WHAT IS BEING ASKED:
Could you find every line in the entries below that holds the word "down" and copy it?

RECORDS PROVIDED Start Marker

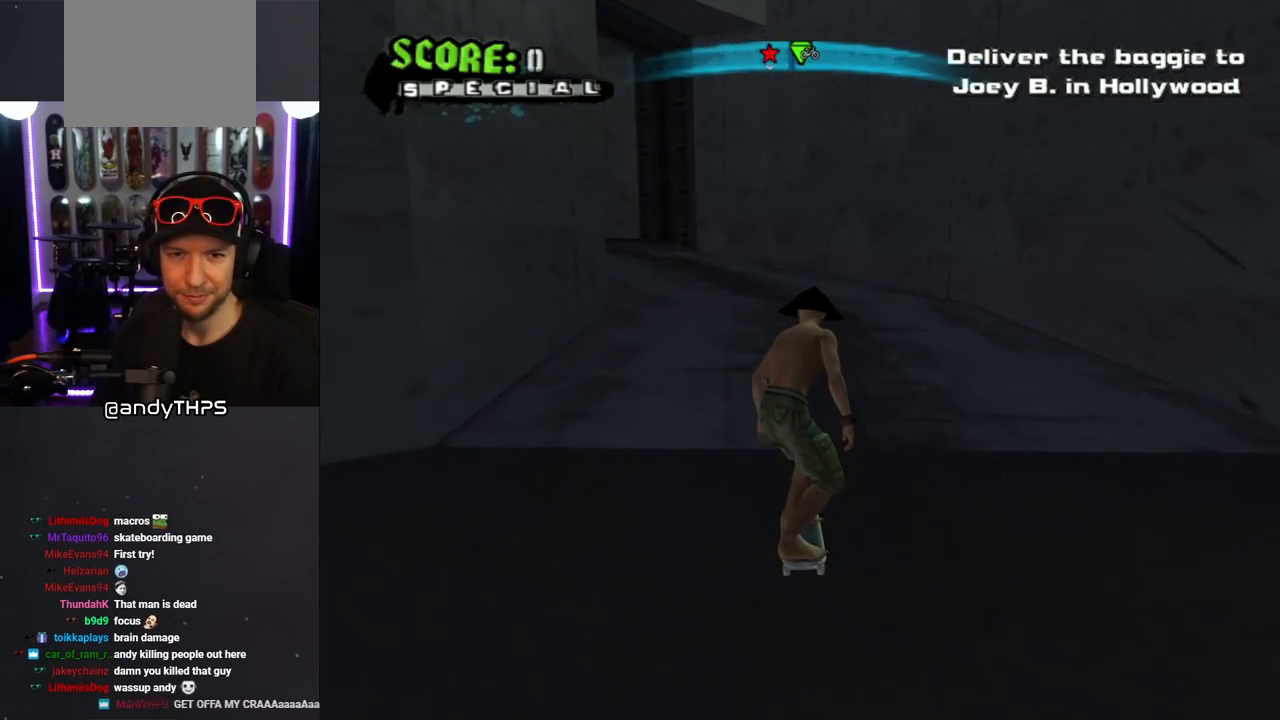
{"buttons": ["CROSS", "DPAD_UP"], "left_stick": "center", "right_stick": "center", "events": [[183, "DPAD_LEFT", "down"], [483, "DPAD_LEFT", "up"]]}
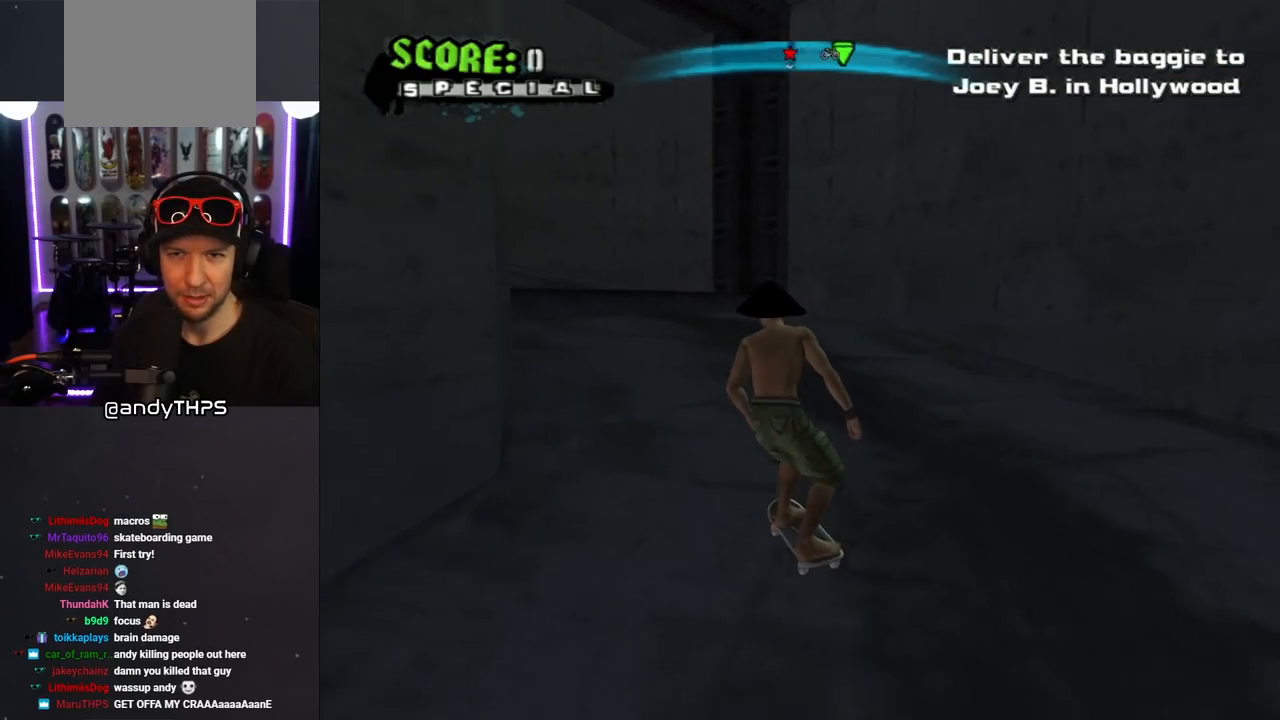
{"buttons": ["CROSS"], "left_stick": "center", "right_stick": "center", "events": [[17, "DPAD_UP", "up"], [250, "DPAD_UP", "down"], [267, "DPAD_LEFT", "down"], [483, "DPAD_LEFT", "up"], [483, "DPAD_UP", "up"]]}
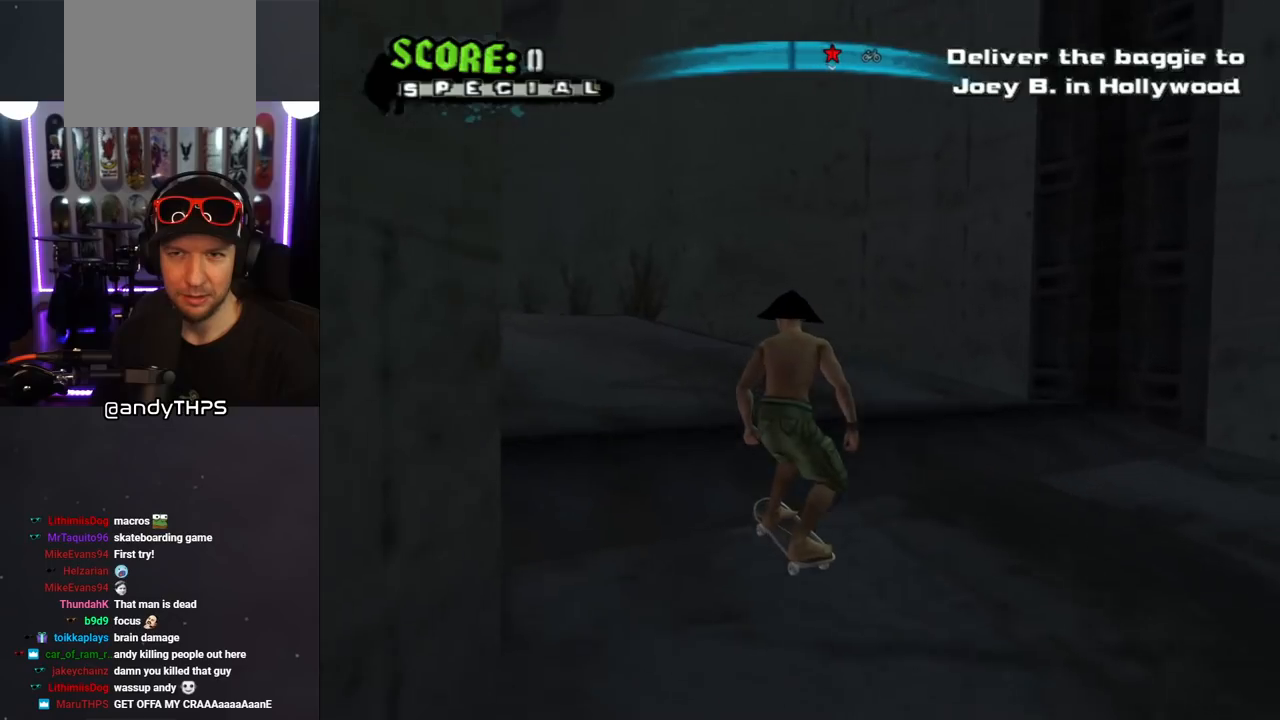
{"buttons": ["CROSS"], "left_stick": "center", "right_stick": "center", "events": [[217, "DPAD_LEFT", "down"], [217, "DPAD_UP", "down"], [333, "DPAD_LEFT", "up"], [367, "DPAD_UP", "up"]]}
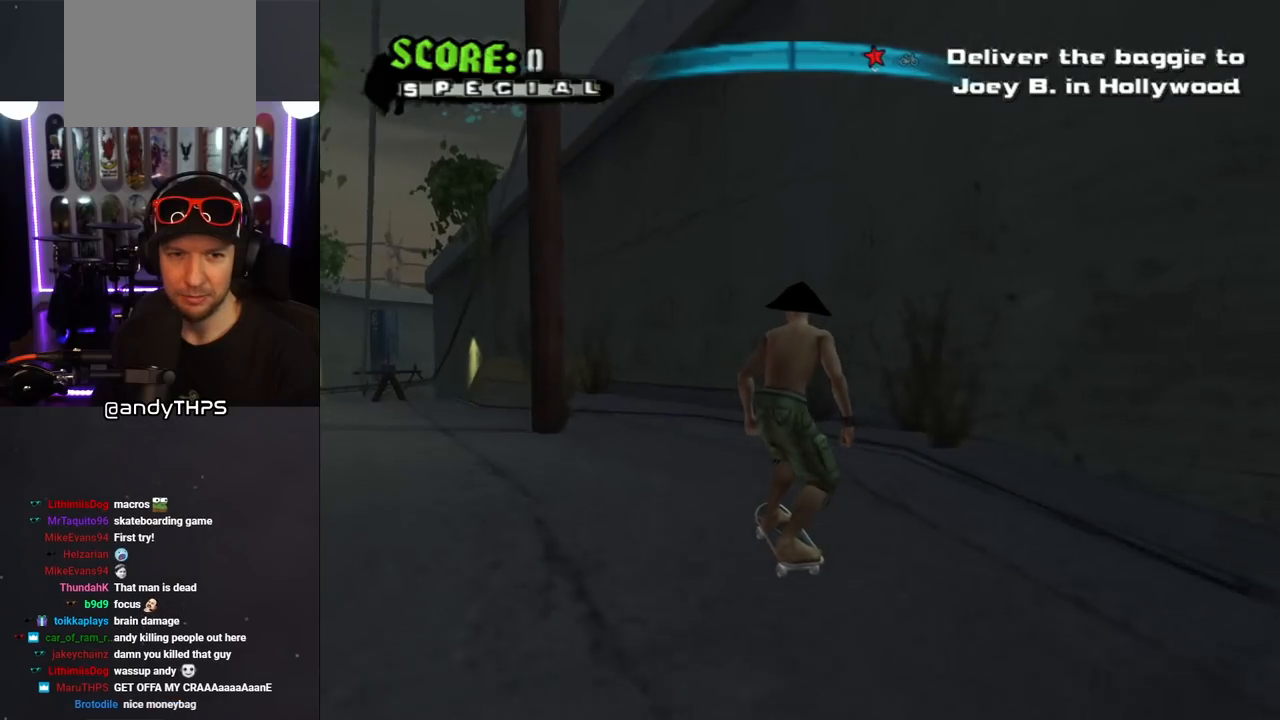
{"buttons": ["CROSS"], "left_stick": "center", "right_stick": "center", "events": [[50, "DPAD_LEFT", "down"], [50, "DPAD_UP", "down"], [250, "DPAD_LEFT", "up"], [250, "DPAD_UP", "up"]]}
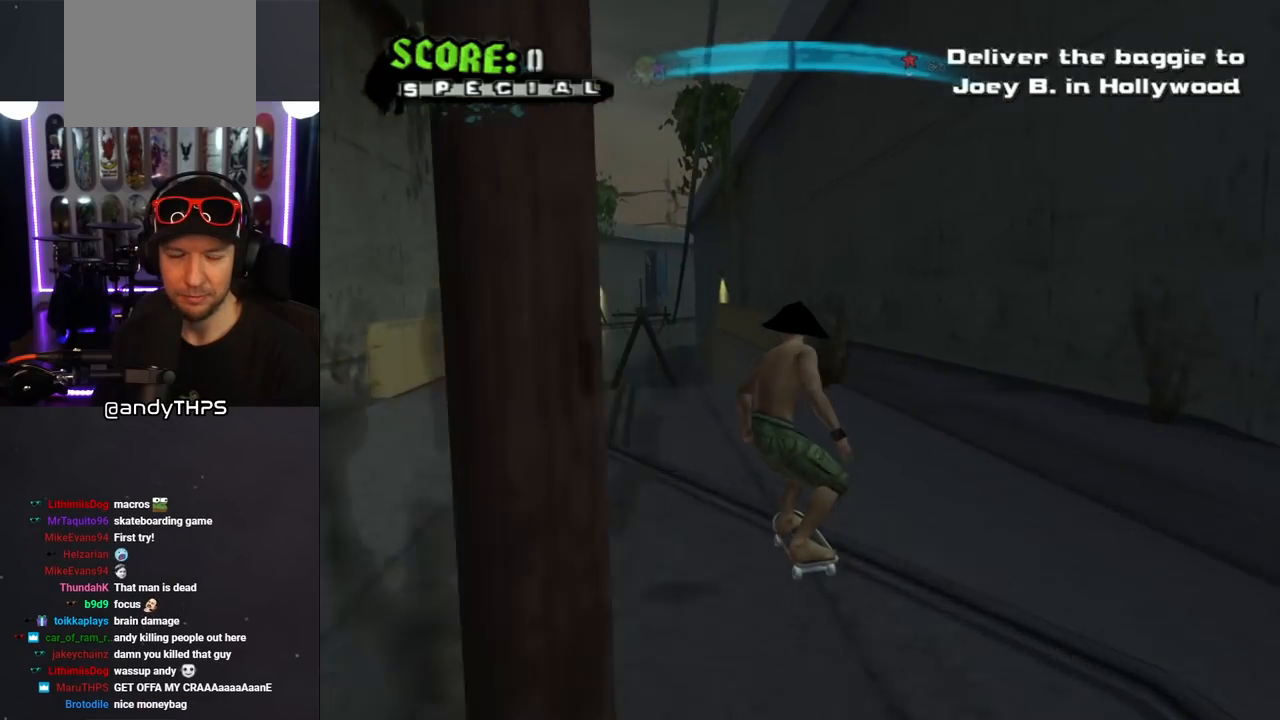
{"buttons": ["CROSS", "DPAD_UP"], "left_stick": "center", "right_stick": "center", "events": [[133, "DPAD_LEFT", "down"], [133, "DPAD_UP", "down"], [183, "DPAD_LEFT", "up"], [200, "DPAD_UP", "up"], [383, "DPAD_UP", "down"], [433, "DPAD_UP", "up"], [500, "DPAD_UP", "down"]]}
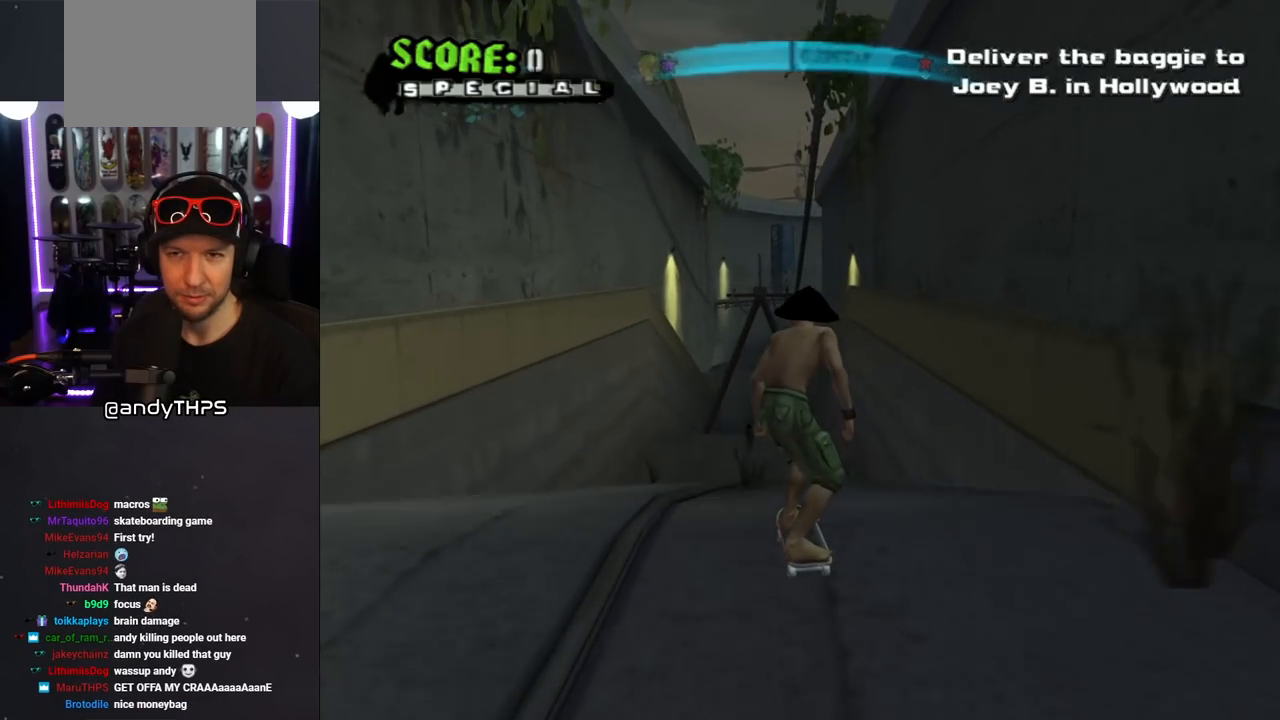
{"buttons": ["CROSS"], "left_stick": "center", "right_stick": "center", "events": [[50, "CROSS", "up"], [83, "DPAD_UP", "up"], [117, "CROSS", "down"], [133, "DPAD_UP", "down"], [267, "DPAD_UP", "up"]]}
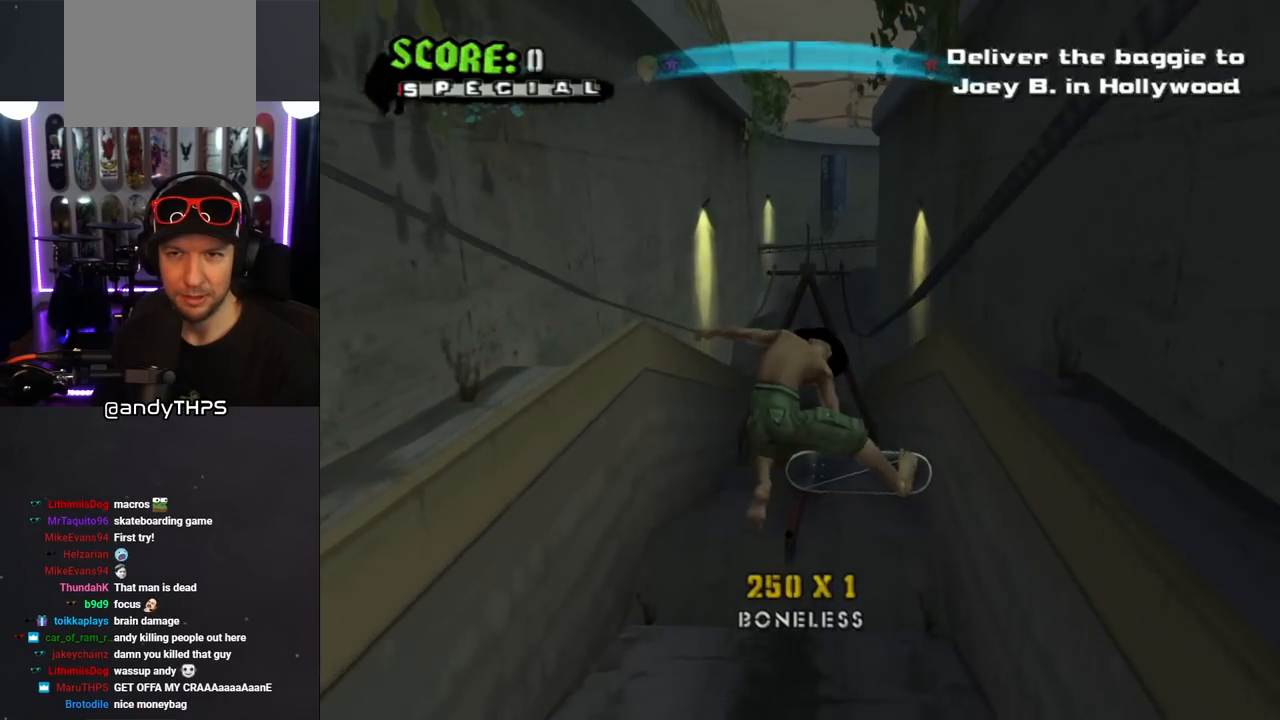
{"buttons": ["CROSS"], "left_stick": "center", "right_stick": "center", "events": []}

RECORDS PROVIDED End Marker

RESPONSE:
{"buttons": ["CROSS", "DPAD_UP"], "left_stick": "center", "right_stick": "center", "events": [[183, "DPAD_LEFT", "down"], [483, "DPAD_LEFT", "up"]]}
{"buttons": ["CROSS"], "left_stick": "center", "right_stick": "center", "events": [[17, "DPAD_UP", "up"], [250, "DPAD_UP", "down"], [267, "DPAD_LEFT", "down"], [483, "DPAD_LEFT", "up"], [483, "DPAD_UP", "up"]]}
{"buttons": ["CROSS"], "left_stick": "center", "right_stick": "center", "events": [[217, "DPAD_LEFT", "down"], [217, "DPAD_UP", "down"], [333, "DPAD_LEFT", "up"], [367, "DPAD_UP", "up"]]}
{"buttons": ["CROSS"], "left_stick": "center", "right_stick": "center", "events": [[50, "DPAD_LEFT", "down"], [50, "DPAD_UP", "down"], [250, "DPAD_LEFT", "up"], [250, "DPAD_UP", "up"]]}
{"buttons": ["CROSS", "DPAD_UP"], "left_stick": "center", "right_stick": "center", "events": [[133, "DPAD_LEFT", "down"], [133, "DPAD_UP", "down"], [183, "DPAD_LEFT", "up"], [200, "DPAD_UP", "up"], [383, "DPAD_UP", "down"], [433, "DPAD_UP", "up"], [500, "DPAD_UP", "down"]]}
{"buttons": ["CROSS"], "left_stick": "center", "right_stick": "center", "events": [[50, "CROSS", "up"], [83, "DPAD_UP", "up"], [117, "CROSS", "down"], [133, "DPAD_UP", "down"], [267, "DPAD_UP", "up"]]}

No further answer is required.